Der zweite Grund dieser Dringlichen Anfrage ist, dass ein Mitglied dieses Hauses vor wenigen Wochen öffentlich festgehalten hat, dass durch eine generelle Rehabilitierung von Deserteuren die mutigen Angehörigen der deutschen Wehrmachtsjustiz in ihrer Ehre posthum besudelt würden.

Meine Damen und Herren! Wenige Zeilen weiter zu behaupten, dass die Volksgerichts­höfe vor und nach dem Krieg jedweder Rechtsprechung Hohn sprechen, wirft ein Schlaglicht auf das, was oben gemeint ist.

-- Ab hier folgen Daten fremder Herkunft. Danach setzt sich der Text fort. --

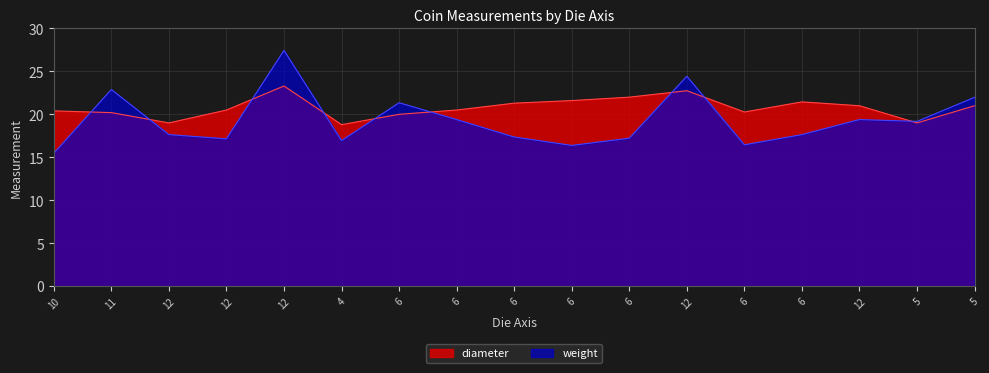

List the labels in order of diameter value, smallest first.

4, 12, 5, 6, 11, 6, 10, 12, 6, 12, 5, 6, 6, 6, 6, 12, 12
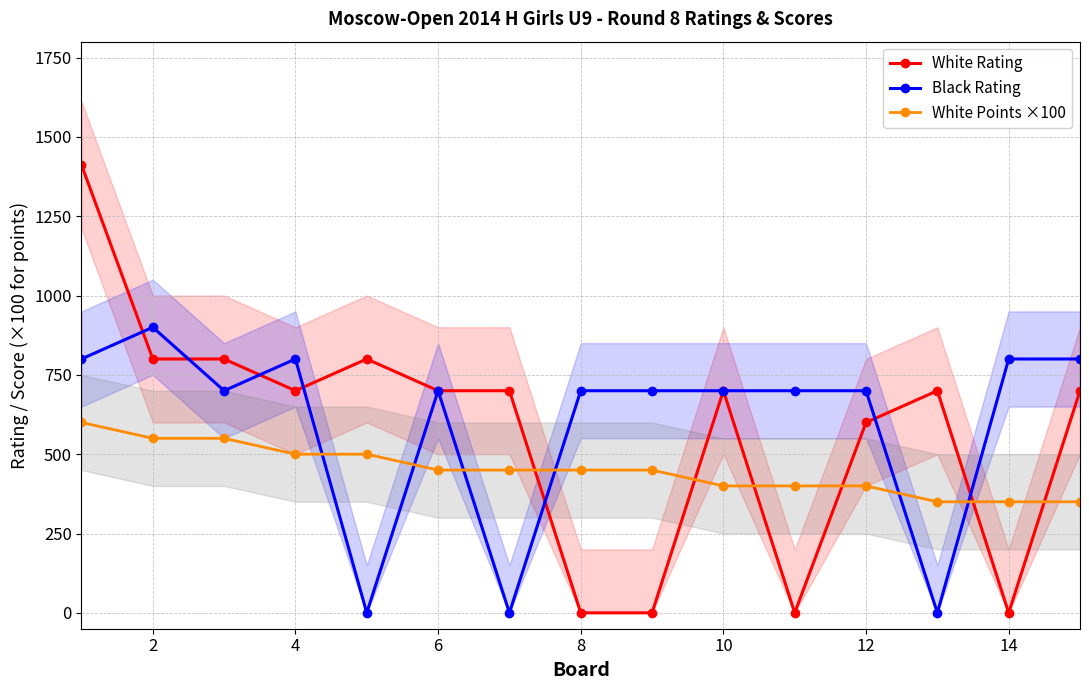

True or false: White Points ×100 has more than 1 interior local peaks.

False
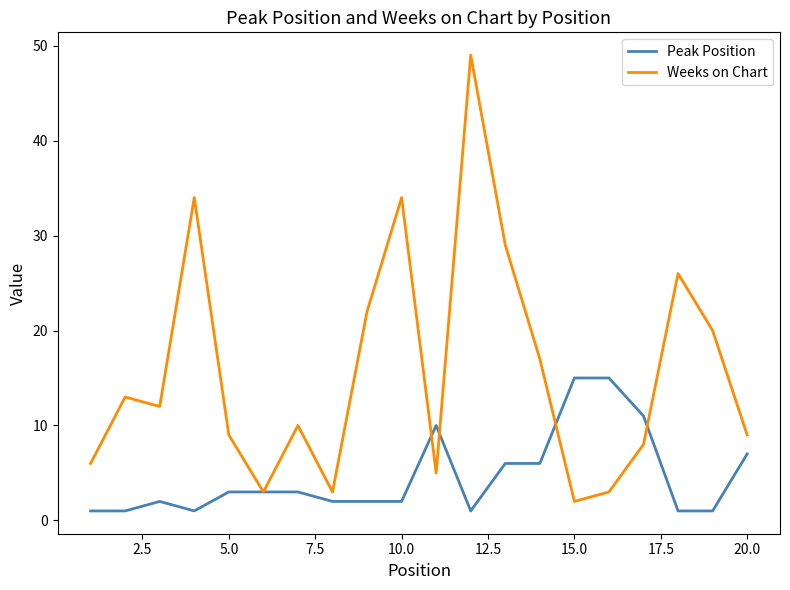

Rank the series by their maximum value, from highest to lowest.

Weeks on Chart, Peak Position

Der dritte Grund dieser Anfrage liegt in der Person der Justizministerin (ironische Heiterkeit des Bundesrates Dr. Böhm), die in der „Pressestunde“ des ORF, ohne nach­zudenken – es ist ihr einfach so herausgerutscht –, auf die Frage, ob Österreich nicht den Weg Deutschlands gehen und endlich den Deserteuren der Wehrmachts­armee Recht zukommen lassen wolle, mit der Aussage antwortete, selbst da mache es einen Unterschied, ob man desertiere, weil man zu feig sei, oder ob man desertiere, weil man gegen das Nazi-Regime sei. (Bundesrat Dr. Böhm: Vor dem Gesetz schon!)

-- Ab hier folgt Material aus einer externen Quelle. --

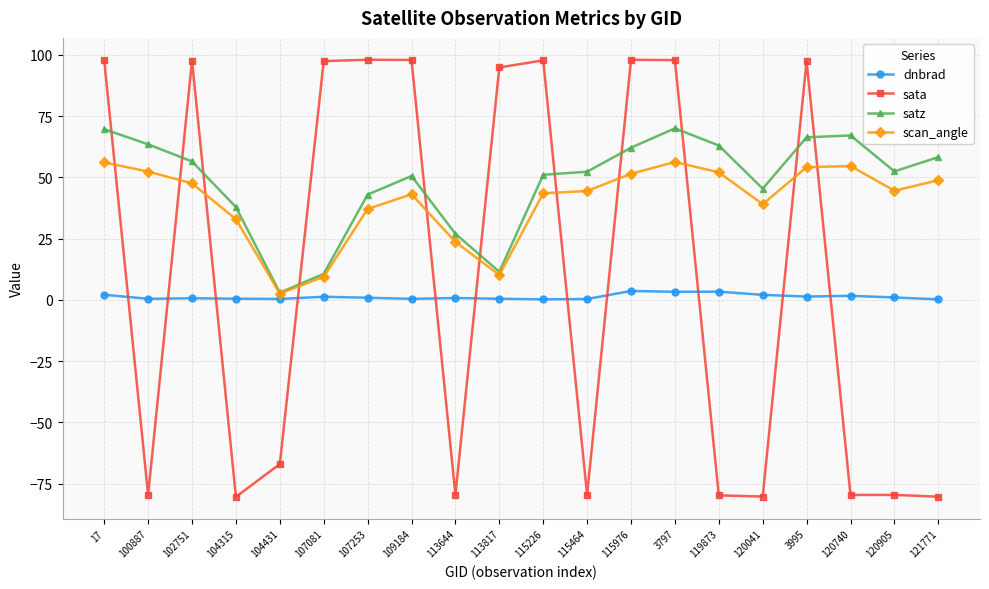

What is the sum of all dnbrad values?

24.8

Die Frau Bundesministerin wurde zweimal vom Leiter der Wiener Redaktion der „Salz­burger Nachrichten“ darauf aufmerksam gemacht, dass die Aussage, Deserteure wären zu feig, Betroffene kränke. Sie hat es trotz zweimaligem Hinweis nicht der Mühe Wert gefunden, sich in dieser Sendung für den Ausspruch, Deserteure seien zu feig, zu entschuldigen – sich 60 Jahre nach Kriegsende bei den wenigen heute noch lebenden Deserteuren für diesen Ausdruck „zu feig“ zu entschuldigen, meine Damen und Herren!

Frau Bundesministerin! Ich sage es Ihnen ehrlich: Es gibt auch einen vierten Grund, der vielleicht persönlich ist. Sie haben meinen Vater beleidigt, meinen hoch betagten Vater, auf den ich sehr stolz bin, weil er sich nach einer Woche der Bekämpfung der Partisanen durch Desertation der Deutschen Wehrmacht entzogen hat und von da an ein sehr schwieriges Leben führte.

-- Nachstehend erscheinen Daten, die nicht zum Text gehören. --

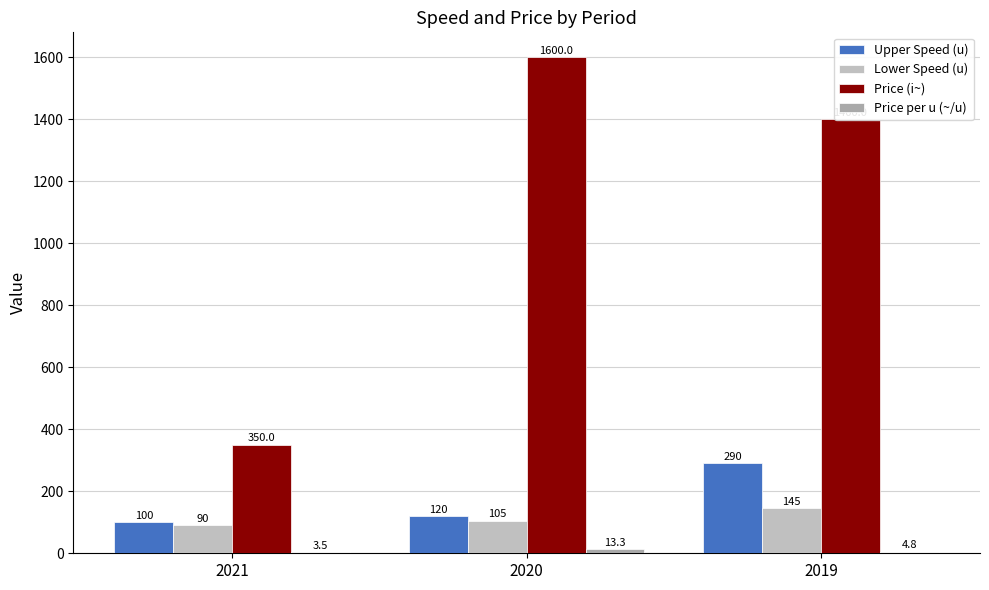

How many categories are shown in the chart?

3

Frau Bundesministerin! Reden wir einmal über die Militärjustiz und über die „Feigheit“: Bis Ende 1944 desertierten 300 000 Soldaten der Deutschen Wehrmacht. Kriegs­gerichte führten 2,5 Millionen Strafverfahren gegen Wehrmachtsangehörige durch. NS-Militärgerichte fällten zirka 50 000 Todesurteile; 30 000 bis 35 000 betrafen Wehr­machts­angehörige. 20 000 bis 30 000 Wehrmachtsangehörige wurden hingerichtet.